We decided to not have any children at our reception. Actually we filled out how many adults were to be invited on each invitation. The guests just had to mark yes or no. We did not feel that it was rude since we were paying $40 a head. There were a few exceptions to immediate family. But with that also the kids were a certain age or older and not elementary school ages. It’s your special day, you do what you want especially since it’s just a cousin’s girlfriend.

We are in a similar situation. We would like to have my niece attend with her husband, however we would like to have them leave there children at home.

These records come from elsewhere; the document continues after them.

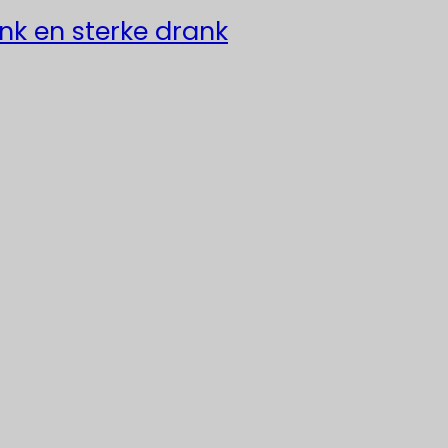
ank en sterke drank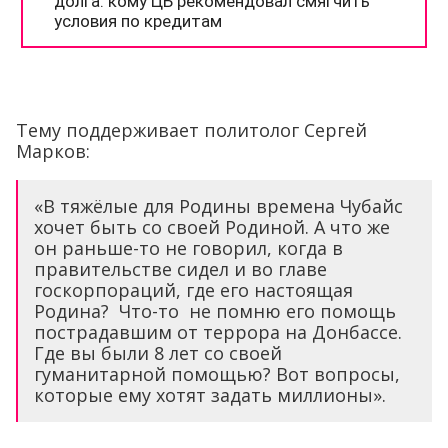
Тему поддерживает политолог Сергей
Марков:
«В тяжёлые для Родины времена Чубайс
хочет быть со своей Родиной. А что же
он раньше-то не говорил, когда в
правительстве сидел и во главе
госкорпораций, где его настоящая
Родина? Что-то не помню его помощь
пострадавшим от террора на Донбассе.
Где вы были 8 лет со своей
гуманитарной помощью? Вот вопросы,
которые ему хотят задать миллионы».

Simply said the children don’t behave well, and the parents do eventually discipline them only in the wrong way…first they ignore them, then when they realize that the problem isn’t going away, they scream and argue with the children thinking that this is a better solution. Once when the Grandmother tried to step in and resolve the situation, my niece, at the top of her lungs told her to mind her own f’ing business…. yeah nice I know. Makes you realize where the kids get it from.

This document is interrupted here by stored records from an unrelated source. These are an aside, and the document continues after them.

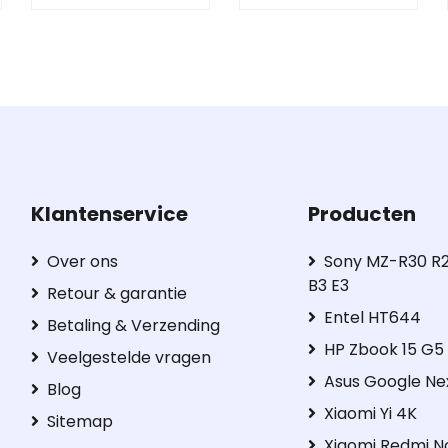
Klantenservice
Producten
Over ons
Sony MZ-R30 R2
B3 E3
Retour & garantie
Entel HT644
Betaling & Verzending
HP Zbook 15 G
Veelgestelde vragen
Asus Google Ne
Blog
Xiaomi Yi 4K
Sitemap
Xiaomi Redmi N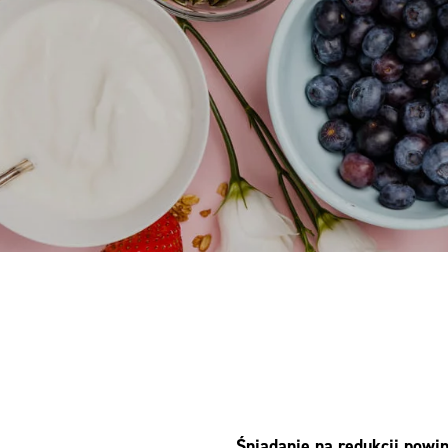
Śniadanie na redukcji powi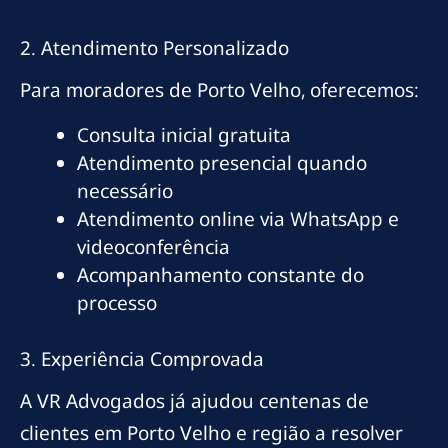
2. Atendimento Personalizado
Para moradores de Porto Velho, oferecemos:
Consulta inicial gratuita
Atendimento presencial quando
necessário
Atendimento online via WhatsApp e
videoconferência
Acompanhamento constante do
processo
3. Experiência Comprovada
A VR Advogados já ajudou centenas de
clientes em Porto Velho e região a resolver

However, we first told the niece that we were sorry but we had a limited # of seats available due to the restraints on the venue size (little white lie) and told her that we only had room for 2 more guests, that while we would love to have them attend we understood if they weren’t able to due to the children. THEY actually said that they would find a sitter so that at least they could attend. In our case…problem solved.

Good luck

That is a tough situation, you could try talking to her and saying “I know your son/daughter has trouble sitting through events – he/she seems to get bored easily. I would be happy to pay for a sitter for that day so you two can come and enjoy some alone time” This may work, it may not. The other thing you could try is putting an anonymous letter in their mailbox saying “everybody in the family is very tired of your child not being disciplined. Your child is very rude and loud and could benefit from more structure in their life. Nobody is mad at you we just hope that you can set better rules as it is becoming very hard to tolerate the childs disruptions at family events.” Keep it anonymous and dont tell anyone you wrote it – maybe she will get the point and set better rules.

It amazes me how some parents are so oblivious!

Know where you are coming from. We have a couple of cousins in the family that do not control their kids and this has led to some hard feelings when we have gotten together and things were/weren’t said.

Since I would not be able to get away without inviting all of them, I would consider a room separate from the area and have the kids monitored. Even rent a “playland” nearby and have transportation to and from (like a couple of the parents take all the kids to a inflatable party of their own). Hire someone to watch them there.

Unfortunately this problem has ceased all large family gatherings for my family. Last Christmas looks to the last time for us.

there isnt really anyway of saying dont bring your child without being rude. I guess the only thing is to not invite the cousin.
Maybe you could arrange some games, activities or something or have someone come that can babysit the children that cant behave.
I guess even if you didnt invite them they would show up so really all you can do is try to not let it ruin your day.
I would also have a parent or someone else go to the child’s mom and say something or even to your cousin or both.